**Working data**:
+ + + +
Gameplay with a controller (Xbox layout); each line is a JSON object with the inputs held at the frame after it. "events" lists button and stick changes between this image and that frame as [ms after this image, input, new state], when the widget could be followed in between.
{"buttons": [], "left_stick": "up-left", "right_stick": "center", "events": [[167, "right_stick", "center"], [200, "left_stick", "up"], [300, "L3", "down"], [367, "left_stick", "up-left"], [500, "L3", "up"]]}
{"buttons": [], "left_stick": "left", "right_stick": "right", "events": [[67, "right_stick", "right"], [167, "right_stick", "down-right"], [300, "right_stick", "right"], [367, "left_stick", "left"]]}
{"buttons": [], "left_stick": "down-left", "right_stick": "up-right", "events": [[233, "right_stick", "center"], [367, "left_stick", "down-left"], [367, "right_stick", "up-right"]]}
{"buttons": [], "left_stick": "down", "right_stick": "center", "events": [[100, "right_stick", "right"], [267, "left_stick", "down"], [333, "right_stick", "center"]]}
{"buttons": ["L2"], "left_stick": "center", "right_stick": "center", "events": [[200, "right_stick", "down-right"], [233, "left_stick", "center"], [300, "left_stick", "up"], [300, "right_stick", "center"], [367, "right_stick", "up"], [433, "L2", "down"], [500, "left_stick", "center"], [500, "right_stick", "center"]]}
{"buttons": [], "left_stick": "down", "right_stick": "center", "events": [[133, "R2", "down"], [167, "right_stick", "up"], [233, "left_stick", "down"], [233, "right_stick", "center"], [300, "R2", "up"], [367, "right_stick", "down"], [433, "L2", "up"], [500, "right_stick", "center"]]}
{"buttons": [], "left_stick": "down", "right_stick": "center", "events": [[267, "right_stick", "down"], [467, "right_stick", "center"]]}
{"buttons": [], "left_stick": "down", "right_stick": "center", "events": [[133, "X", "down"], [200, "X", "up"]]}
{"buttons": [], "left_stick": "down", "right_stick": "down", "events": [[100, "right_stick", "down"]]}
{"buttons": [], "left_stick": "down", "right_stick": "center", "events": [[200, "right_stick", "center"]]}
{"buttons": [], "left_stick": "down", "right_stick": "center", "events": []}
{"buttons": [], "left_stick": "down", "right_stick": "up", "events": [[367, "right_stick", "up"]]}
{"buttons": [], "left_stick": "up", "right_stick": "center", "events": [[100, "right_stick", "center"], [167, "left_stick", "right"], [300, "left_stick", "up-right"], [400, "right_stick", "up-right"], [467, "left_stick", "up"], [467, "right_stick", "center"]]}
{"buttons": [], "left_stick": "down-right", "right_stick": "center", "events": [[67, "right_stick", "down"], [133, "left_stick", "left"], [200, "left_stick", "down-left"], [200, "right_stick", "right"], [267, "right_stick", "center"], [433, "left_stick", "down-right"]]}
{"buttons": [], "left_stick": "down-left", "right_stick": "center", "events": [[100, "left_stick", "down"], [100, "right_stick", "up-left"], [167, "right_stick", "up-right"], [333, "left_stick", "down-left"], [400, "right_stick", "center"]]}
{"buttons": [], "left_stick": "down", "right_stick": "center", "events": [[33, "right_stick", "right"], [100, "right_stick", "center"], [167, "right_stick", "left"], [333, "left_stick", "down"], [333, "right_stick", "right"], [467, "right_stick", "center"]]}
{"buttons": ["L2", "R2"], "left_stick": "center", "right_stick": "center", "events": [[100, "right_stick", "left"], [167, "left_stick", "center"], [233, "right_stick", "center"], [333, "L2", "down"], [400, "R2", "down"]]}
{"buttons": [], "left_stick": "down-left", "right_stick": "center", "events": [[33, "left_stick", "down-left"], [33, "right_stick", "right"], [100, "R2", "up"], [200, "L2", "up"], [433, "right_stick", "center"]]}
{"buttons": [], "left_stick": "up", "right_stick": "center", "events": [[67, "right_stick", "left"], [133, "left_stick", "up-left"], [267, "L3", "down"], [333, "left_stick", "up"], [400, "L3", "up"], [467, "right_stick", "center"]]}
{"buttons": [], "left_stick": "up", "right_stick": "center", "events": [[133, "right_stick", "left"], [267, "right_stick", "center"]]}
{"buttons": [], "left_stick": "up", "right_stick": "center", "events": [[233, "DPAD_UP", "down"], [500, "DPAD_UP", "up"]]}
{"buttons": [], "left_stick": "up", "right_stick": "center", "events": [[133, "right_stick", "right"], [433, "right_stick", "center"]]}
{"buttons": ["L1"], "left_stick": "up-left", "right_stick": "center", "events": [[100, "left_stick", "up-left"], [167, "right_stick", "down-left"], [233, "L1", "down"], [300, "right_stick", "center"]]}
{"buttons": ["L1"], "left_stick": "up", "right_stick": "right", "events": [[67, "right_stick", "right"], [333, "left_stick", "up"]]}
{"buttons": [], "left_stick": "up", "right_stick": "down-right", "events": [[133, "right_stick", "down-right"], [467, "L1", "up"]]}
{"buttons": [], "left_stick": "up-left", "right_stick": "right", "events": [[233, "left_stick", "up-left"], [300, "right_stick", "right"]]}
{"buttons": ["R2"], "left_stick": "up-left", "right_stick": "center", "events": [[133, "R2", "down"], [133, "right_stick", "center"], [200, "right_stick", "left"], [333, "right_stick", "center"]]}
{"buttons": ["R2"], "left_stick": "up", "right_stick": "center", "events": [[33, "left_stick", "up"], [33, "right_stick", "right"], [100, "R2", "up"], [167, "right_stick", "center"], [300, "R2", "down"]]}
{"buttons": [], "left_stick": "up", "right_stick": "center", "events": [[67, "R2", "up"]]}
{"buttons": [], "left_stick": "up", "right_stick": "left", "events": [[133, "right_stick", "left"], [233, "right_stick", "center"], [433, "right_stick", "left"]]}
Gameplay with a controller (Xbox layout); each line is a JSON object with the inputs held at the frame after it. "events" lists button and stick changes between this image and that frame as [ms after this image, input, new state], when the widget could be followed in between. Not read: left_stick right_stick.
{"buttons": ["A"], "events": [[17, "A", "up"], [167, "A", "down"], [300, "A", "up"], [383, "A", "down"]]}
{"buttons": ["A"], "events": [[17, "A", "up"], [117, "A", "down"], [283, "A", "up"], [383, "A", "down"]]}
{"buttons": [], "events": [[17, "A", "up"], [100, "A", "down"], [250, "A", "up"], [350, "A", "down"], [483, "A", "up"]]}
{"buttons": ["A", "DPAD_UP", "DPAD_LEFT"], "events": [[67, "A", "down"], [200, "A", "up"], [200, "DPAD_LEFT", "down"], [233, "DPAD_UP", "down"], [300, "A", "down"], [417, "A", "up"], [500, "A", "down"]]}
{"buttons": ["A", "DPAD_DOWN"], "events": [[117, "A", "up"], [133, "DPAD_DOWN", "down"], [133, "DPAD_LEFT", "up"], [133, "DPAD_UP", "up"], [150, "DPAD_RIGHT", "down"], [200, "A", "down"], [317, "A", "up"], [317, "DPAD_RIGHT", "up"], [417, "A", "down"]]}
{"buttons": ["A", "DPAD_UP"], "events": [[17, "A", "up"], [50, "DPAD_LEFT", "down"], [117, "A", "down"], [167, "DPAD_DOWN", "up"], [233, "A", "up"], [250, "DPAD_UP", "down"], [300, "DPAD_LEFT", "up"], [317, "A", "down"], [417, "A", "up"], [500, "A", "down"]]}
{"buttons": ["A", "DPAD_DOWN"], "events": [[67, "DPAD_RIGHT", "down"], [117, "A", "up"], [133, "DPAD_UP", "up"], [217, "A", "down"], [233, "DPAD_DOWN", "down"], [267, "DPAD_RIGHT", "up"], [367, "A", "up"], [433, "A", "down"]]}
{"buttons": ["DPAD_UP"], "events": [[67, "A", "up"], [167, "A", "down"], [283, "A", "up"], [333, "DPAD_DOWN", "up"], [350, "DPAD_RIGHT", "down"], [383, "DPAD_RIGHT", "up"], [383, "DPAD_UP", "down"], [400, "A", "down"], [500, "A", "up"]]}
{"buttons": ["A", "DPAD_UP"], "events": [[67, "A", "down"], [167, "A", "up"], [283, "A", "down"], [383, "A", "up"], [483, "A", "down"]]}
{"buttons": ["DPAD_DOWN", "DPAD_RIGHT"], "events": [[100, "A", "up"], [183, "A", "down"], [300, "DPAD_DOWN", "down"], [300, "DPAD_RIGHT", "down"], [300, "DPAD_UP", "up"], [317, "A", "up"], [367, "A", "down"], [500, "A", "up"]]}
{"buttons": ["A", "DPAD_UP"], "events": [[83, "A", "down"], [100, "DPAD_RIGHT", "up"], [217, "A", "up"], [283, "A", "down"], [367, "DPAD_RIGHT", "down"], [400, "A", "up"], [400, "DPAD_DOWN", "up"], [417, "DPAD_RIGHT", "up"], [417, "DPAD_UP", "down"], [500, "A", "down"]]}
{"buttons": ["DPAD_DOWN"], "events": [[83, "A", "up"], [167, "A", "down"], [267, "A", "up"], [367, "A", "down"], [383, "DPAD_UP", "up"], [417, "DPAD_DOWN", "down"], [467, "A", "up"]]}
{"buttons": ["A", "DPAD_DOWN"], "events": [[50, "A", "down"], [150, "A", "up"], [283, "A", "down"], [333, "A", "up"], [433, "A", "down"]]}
+ + + +
**What you will do**:
Lines with the word "inputs": how many are there in the material? Answer with the number alone.

**Output below**:
2